Seed Crackers
These seed crackers are a perfect snack when on the Maintenance Phase of the HCG diet. Actually, they are totally yummy anytime!
Top with avocado, pesto, or sundried tomatoes and feta.
- Dairy Free
- Gluten Free
- Wheat Free
- Vegetarian
- 1 cup almond meal
- 2 tbspn sesame seeds
- 2 tbspn flaxseed meal
- ¼ tspn Himalayan salt
- 2 tspn dried herbs e.g. oregano, cumin, sumac and coriander seeds
- 1 egg
- 1 tbspn olive oil
- ½ tspn sesame oil
- Olive oil, extra
- ¼ cup parmesan cheese, grated*
* Omit if dairy free
Recipe from “It’s All Good: Your no-stress guide to mega health!”
- Preheat oven to 180C
- Combine dry ingredients in a mixing bowl.
- In a separate bowl, whisk together egg, olive oil and sesame oil.

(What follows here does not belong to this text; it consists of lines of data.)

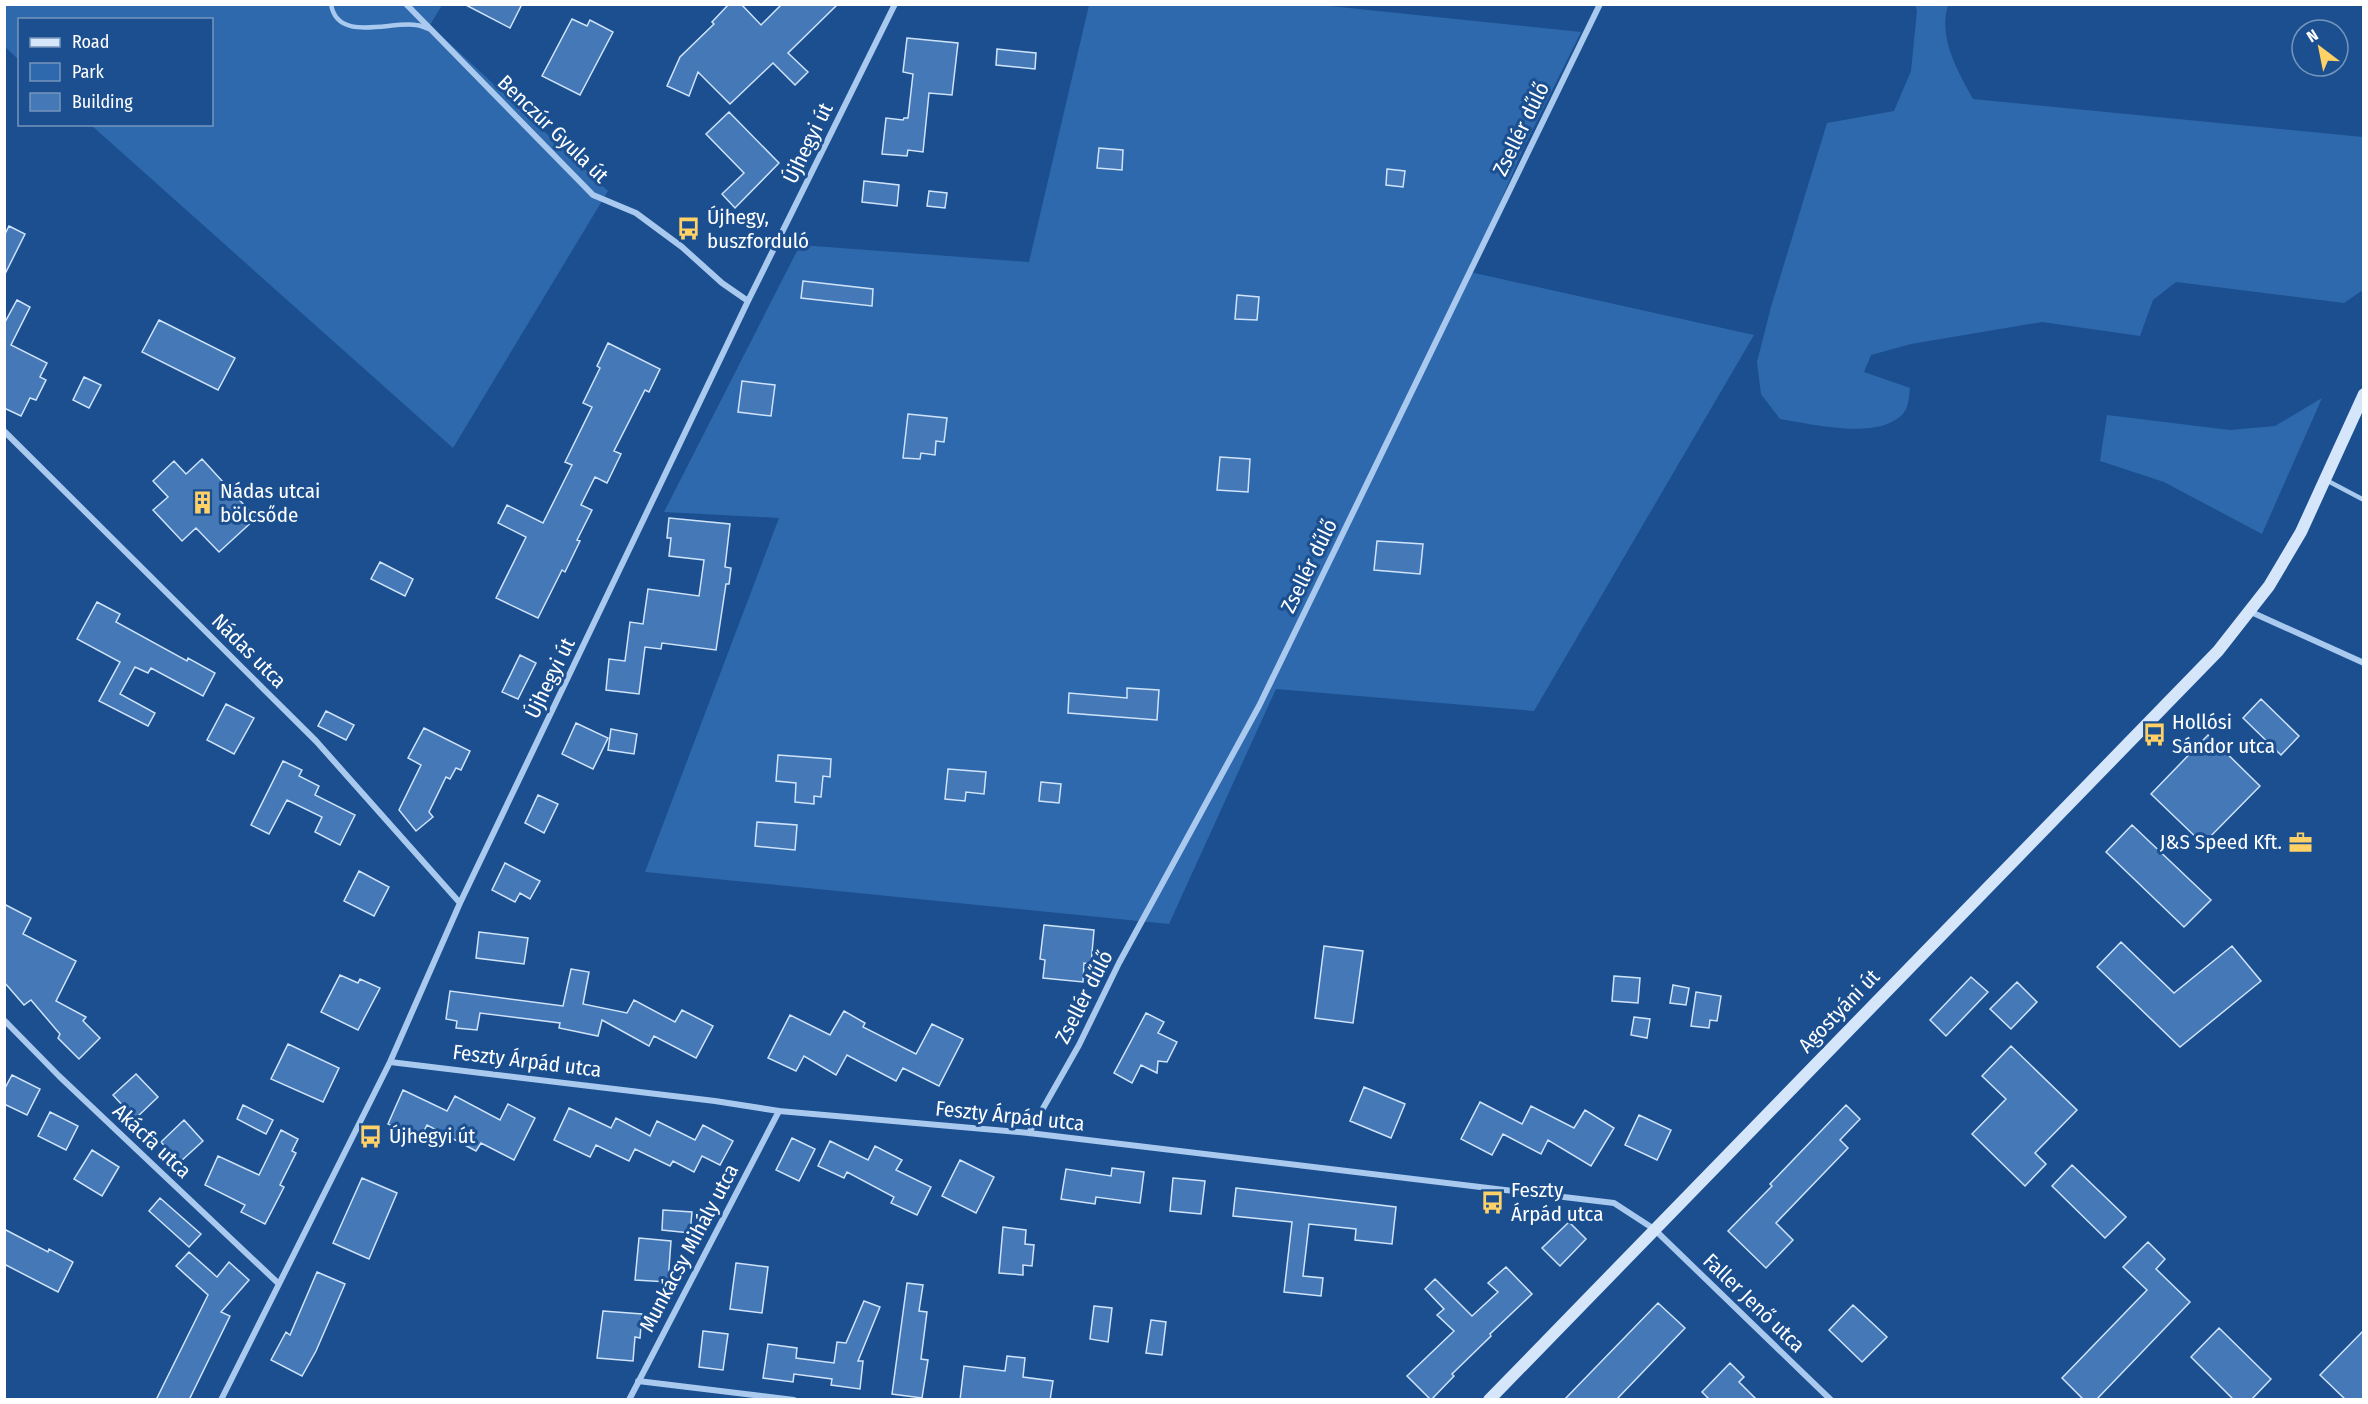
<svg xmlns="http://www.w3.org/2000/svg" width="2368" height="1404" font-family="'Fira Sans Condensed',sans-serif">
<rect width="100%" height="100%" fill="#1b4f8f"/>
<path fill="#2e69ad" d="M5,5H442L430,25L608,191L453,448L91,125L212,124V20H20L19,60L5,47Z
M1089,5H1320L1581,32L1523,149L1470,272L1754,335L1534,711L1276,689L1169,924L645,872L779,518L664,512L800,245L1029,262Z
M1915,5H1948C1938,37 1957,70 1973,99L2363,137V290L2344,303L2176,282L2153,300L2140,336L2042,322L1911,344L1871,355L1864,372L1910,388C1909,395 1909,405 1905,411C1883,442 1813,424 1780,419L1761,394L1757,362L1771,307L1827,123L1894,111L1911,71L1917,11Z
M2322,398L2262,534L2164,482L2100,461L2107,415L2230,430L2275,426Z"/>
<path fill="#4478b7" stroke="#cfe3fa" stroke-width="1.5" d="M464,4H522L510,28Z
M729,4H741L761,25L782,4H838L788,53L808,72L795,85L773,63L730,104L698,72L689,96L667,86L680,57L714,24L712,22Z
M572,19L587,26L590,20L613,32L580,95L542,76Z
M907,38L958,43L952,95L929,93L923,152L908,150L907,156L882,154L886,118L903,120L904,118H908L913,74L903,72Z
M997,49L1036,53L1035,69L996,65Z
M729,112L779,163L735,208L722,194L744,173L706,134Z
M1099,148L1123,150L1122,170L1097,168Z
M1387,169L1405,171L1403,187L1386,185Z
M864,181L899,185L897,206L862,202Z
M929,191L947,193L945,208L927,206Z
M9,226L25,234L4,276V236Z
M803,281L873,289L872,306L801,298Z
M1237,295L1259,297L1257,320L1235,319Z
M17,300L30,307L11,345L47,363L40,377L46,380L36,400L30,398L21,416L4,408V324Z
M159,320L235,358L218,390L142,352Z
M608,343L660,369L649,392L645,390L614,451L621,454L607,483L595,477L581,505L592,510L577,540L580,541L565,572L562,570L538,618L496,598L526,537L498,523L507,505L543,523L572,465L565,462L592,407L583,403L600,368L597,366Z
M84,377L101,385L89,408L73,400Z
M742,381L775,385L771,416L738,412Z
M908,414L947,418L944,442L936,441L935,455L921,453L920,459L903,458Z
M1220,457L1250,459L1248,492L1217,490Z
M202,459L256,518L219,552L196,528L182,541L153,510L168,497L153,481L174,461L186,474Z
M669,518L730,524L725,567L731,568L729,584H726L716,650L662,643L661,649L645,647L639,694L606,690L609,659L625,661L630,622L643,624L648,589L699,596L704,560L669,556L671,538H667Z
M1377,541L1423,544L1420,574L1374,570Z
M380,562L413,579L405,596L371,579Z
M97,602L120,614L116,622L187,661L188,658L215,673L203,696L151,668L148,673L135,667L120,694L155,713L148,726L99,701L120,662L77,639Z
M520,655L536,663L518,699L502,692Z
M1127,688L1159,690L1157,720L1068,713L1069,693L1127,698Z
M2261,699L2299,736L2281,755L2243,718Z
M226,704L254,718L234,754L207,740Z
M326,711L354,725L346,740L318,726Z
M576,723L608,738L593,769L562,754Z
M424,728L470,751L461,770L456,768L450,779L446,777L429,812L433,817L416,831L399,810L421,765L408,758Z
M611,729L637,734L634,754L608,750Z
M2208,735L2260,786L2203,844L2151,794Z
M778,755L831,759L830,777L823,776L821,797L814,796V804L795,802L796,783L776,781Z
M283,761L302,770L299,776L319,786L315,795L355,815L340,845L315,832L322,817L287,800L269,834L251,825Z
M948,769L986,772L984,794L966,792L965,801L945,799Z
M1041,782L1061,784L1059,803L1039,801Z
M538,795L558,804L544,833L525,823Z
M757,822L797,825L795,850L755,846Z
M2132,825L2211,900L2184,927L2106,852Z
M505,863L540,881L530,899L520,893L515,902L492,890Z
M359,871L389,887L374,916L344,901Z
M4,904L31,918L23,934L76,961L56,1001L86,1017L83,1021L100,1038L79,1059L58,1038L60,1034L31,1000L24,1005L4,982Z
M1044,925L1094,930L1091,964L1084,963L1083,982L1043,978L1045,960L1040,959Z
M479,932L528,938L524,964L476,958Z
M2121,942L2174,993L2232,946L2261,981L2180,1047L2097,967Z
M1324,946L1363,951L1353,1023L1315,1018Z
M571,969L589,972L583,1004L627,1013L634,1000L675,1022L682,1010L713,1026L696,1058L654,1036L649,1046L602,1020L598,1036L559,1028L560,1023L480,1013L477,1030L456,1028L457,1021L446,1019L450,991L563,1006Z
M340,975L358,983L360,979L380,988L358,1030L321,1012Z
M1614,976L1640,978L1638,1003L1612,1001Z
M1971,977L1988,992L1946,1036L1930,1020Z
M2017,982L2037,1002L2011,1029L1990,1009Z
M1673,985L1689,988L1686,1005L1670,1003Z
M1696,992L1721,996L1717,1021L1710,1020L1709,1028L1691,1026Z
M844,1011L865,1023L863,1027L916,1054L932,1024L963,1039L939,1086L903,1068L896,1081L847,1055L836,1075L804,1056L796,1071L768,1058L790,1015L830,1035Z
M1146,1013L1164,1022L1158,1033L1177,1042L1167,1062L1158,1061L1157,1073L1141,1065L1132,1083L1114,1073Z
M1634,1017L1650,1019L1647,1038L1631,1035Z
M288,1044L339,1068L323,1102L271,1079Z
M2011,1046L2077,1110L2035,1153L2046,1164L2025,1186L1972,1134L2006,1099L1982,1076Z
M136,1074L158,1097L135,1119L113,1095Z
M12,1075L40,1089L27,1115L4,1104V1090Z
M1364,1087L1405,1104L1391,1138L1350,1121Z
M403,1090L447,1111L455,1096L500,1120L508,1104L535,1118L514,1160L481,1143L476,1151L427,1125L420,1139L388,1124Z
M1480,1102L1522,1124L1531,1106L1574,1128L1585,1110L1614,1128L1591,1166L1548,1140L1541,1154L1503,1134L1492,1155L1461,1139Z
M243,1105L273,1120L266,1134L237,1119Z
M1846,1105L1860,1119L1840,1140L1848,1148L1776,1223L1793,1240L1766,1268L1728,1231L1772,1186L1770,1184Z
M569,1108L611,1128L616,1118L650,1136L657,1121L695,1140L703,1125L733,1141L720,1165L702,1156L694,1172L673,1161L670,1166L635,1149L629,1161L596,1145L590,1157L554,1140Z
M50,1112L78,1126L66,1150L38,1136Z
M1639,1115L1671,1130L1657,1160L1625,1145Z
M184,1120L203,1141L180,1162L161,1142Z
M281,1130L298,1139L292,1151L296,1153L280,1185L284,1187L265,1224L241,1212L245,1205L205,1185L218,1156L259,1175Z
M792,1138L815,1149L799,1181L776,1170Z
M830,1141L868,1160L875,1146L902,1160L896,1170L931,1187L917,1215L891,1203L894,1197L847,1172L844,1178L818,1166Z
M92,1150L119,1167L102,1196L74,1179Z
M960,1160L994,1177L976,1213L942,1196Z
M2072,1165L2126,1217L2105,1238L2052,1186Z
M1112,1168L1144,1172L1140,1203L1096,1197L1095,1204L1061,1199L1066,1169L1111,1176Z
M362,1178L397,1193L369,1259L333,1243Z
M1173,1178L1205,1181L1201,1214L1170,1211Z
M1236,1188L1396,1207L1392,1244L1355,1240L1356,1229L1309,1224L1303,1276L1323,1278L1321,1296L1284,1292L1292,1222L1233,1216Z
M160,1198L201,1234L189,1247L149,1211Z
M663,1210L692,1212L690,1233L662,1230Z
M1569,1222L1586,1239L1560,1266L1542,1248Z
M1003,1227L1026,1230L1025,1244L1034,1245L1032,1266L1023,1265V1275L999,1273Z
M4,1229L48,1252L49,1249L73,1262L58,1292L4,1264Z
M639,1238L671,1241L668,1282L635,1280Z
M2148,1242L2165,1259L2156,1269L2190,1302L2096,1400H2084L2062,1378L2147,1290L2123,1267Z
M189,1252L217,1277L229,1262L249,1280L221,1312L230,1316L189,1400H156L208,1295L176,1266Z
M736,1263L768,1267L762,1313L730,1309Z
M1506,1267L1532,1294L1490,1334L1491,1336L1452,1374L1454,1376L1431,1400L1407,1376L1454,1331L1437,1315L1444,1309L1425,1289L1435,1279L1472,1316L1498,1292L1488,1283Z
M317,1272L345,1284L316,1351L302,1376L271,1360L286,1332L290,1335Z
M907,1283L923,1285L919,1311L927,1312L921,1359L928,1360L922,1398L892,1394Z
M864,1301L880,1307L858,1361H863L860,1389L831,1385L832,1379L794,1374L793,1382L763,1378L768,1344L797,1348L796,1358L834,1363L837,1342L846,1343Z
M1658,1303L1685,1328L1616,1400H1564Z
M1853,1305L1887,1337L1862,1362L1829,1330Z
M1094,1306L1112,1308L1108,1342L1090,1339Z
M603,1311L642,1314L640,1338L635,1337L633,1361L597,1358Z
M1151,1320L1166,1322L1162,1355L1146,1353Z
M2219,1328L2271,1379L2251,1400H2234L2191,1357Z
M2364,1330V1400H2346L2320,1375Z
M703,1331L728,1334L723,1370L699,1367Z
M1007,1356L1025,1358L1023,1377L1053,1381L1050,1400H960L964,1366L1005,1371Z
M1730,1363L1744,1377L1739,1382L1757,1400H1710L1702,1392Z"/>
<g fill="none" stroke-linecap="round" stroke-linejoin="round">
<path stroke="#a9c9ee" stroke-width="4.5" d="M331,4C337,43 390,21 416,25C420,25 425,28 429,29
M2326,480L2364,500"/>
<path stroke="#a9c9ee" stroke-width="6" d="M406,4L593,195L636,213L682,247L722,283L748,301
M4,431L316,741L460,903
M2251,612L2364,663
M4,1020L59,1076L279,1284
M390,1062L715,1101L779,1111L1029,1133L1614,1203L1654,1229L1831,1400
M1029,1133L1079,1045L1119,963L1259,706L1600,4
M638,1381L794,1400
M221,1400L390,1062L460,903L748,301L895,4
M629,1400L779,1111"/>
<path stroke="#d6e6fa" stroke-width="12" d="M1489,1400L2218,651L2269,586L2301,532L2364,394"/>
</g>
<defs>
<symbol id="bus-bare" viewBox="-9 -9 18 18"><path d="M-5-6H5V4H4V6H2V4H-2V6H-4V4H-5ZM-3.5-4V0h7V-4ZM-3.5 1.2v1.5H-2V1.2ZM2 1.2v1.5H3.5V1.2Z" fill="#ffd166" stroke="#1b4f8f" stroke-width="2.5" paint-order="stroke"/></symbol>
<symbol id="building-bare" viewBox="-9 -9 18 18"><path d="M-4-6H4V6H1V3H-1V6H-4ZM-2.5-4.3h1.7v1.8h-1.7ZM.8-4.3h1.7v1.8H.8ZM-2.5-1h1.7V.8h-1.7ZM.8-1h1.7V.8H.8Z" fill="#ffd166" stroke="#1b4f8f" stroke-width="2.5" paint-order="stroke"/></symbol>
<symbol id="office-bare" viewBox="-9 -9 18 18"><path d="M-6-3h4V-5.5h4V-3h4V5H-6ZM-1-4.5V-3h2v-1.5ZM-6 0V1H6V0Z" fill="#ffd166" stroke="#1b4f8f" stroke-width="2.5" paint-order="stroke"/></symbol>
</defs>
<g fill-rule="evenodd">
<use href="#bus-bare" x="672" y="212" width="33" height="33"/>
<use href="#building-bare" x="186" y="486" width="33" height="33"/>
<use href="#bus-bare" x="2138" y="718" width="33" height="33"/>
<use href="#office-bare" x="2284" y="826" width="33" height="33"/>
<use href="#bus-bare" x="354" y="1120" width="33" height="33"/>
<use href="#bus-bare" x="1476" y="1186" width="33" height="33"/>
</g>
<g text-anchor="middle" stroke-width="6" stroke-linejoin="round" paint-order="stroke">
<g font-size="21" fill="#fff" stroke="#1b4f8f">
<text transform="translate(553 129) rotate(44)" y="7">Benczúr Gyula út</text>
<text transform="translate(1521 129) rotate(-64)" y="7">Zsellér dűlő</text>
<text transform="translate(808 143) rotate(-64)" y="7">Újhegyi út</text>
<text transform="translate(1309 566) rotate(-64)" y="7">Zsellér dűlő</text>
<text transform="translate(249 651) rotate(45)" y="7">Nádas utca</text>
<text transform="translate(550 678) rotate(-64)" y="7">Újhegyi út</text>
<text transform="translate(1084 997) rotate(-63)" y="7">Zsellér dűlő</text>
<text transform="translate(1839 1011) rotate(-46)" y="7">Agostyáni út</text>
<text transform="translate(527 1061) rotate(7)" y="7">Feszty Árpád utca</text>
<text transform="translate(1010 1116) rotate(6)" y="7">Feszty Árpád utca</text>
<text transform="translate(152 1141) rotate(43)" y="7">Akácfa utca</text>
<text transform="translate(689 1248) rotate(-62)" y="7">Munkácsy Mihály utca</text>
<text transform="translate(1754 1303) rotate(44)" y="7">Faller Jenő utca</text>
</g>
<g font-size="21" fill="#fff" stroke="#1b4f8f" text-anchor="start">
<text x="707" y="224">Újhegy,<tspan x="707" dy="24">buszforduló</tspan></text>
<text x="220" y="498">Nádas utcai<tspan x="220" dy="24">bölcsőde</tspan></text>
<text x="2172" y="729">Hollósi<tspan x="2172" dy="24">Sándor utca</tspan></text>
<text x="2282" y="849" text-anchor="end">J&amp;S Speed Kft.</text>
<text x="389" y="1143">Újhegyi út</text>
<text x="1511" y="1197">Feszty<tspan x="1511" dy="24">Árpád utca</tspan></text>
</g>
</g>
<rect width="2368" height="1404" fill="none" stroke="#ffffff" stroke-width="12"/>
<rect x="18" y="18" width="195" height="108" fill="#1b4f8f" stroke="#7695bc" stroke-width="1.5"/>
<rect x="30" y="38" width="30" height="9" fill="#d6e6fa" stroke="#7695bc" stroke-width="1.5"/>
<text x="72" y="48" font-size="18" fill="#ffffff">Road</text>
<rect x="30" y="63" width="30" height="18" fill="#2e69ad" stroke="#7695bc" stroke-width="1.5"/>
<text x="72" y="78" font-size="18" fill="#ffffff">Park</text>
<rect x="30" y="93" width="30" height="18" fill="#4478b7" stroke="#7695bc" stroke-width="1.5"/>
<text x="72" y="108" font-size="18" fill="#ffffff">Building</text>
<g transform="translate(2320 48) rotate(328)"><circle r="28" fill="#1b4f8f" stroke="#7695bc" stroke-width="1.5"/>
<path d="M0-4.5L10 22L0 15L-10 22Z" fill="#ffd166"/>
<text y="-9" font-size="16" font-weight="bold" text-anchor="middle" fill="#ffffff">N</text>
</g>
</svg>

Pour into dry ingredients and mix thoroughly until a stiff dough is formed.
- Place dough between 2 sheets of baking paper and roll to an even thickness of about ½cm.
- Carefully transfer paper and dough onto a baking tray. Remove top layer of baking paper.
- Score the flattened dough into small squares or fingers. Brush with extra olive oil. Sprinkle with extra Himalayan salt. Sprinkle with Parmesan cheese.
- Bake for around 12 minutes or until golden. Cool on a wire rack, then snap and store.
Comment
Lynn
October 31, 2012 at 11:28 pmThese seed crackers make a perfect base for a healthy pizza or quiche. Rather than placing in baking tray, press the dough into a thin layer in your pie tin (or whatever you are making). Pop in the oven for just 10 minutes, then add your topping.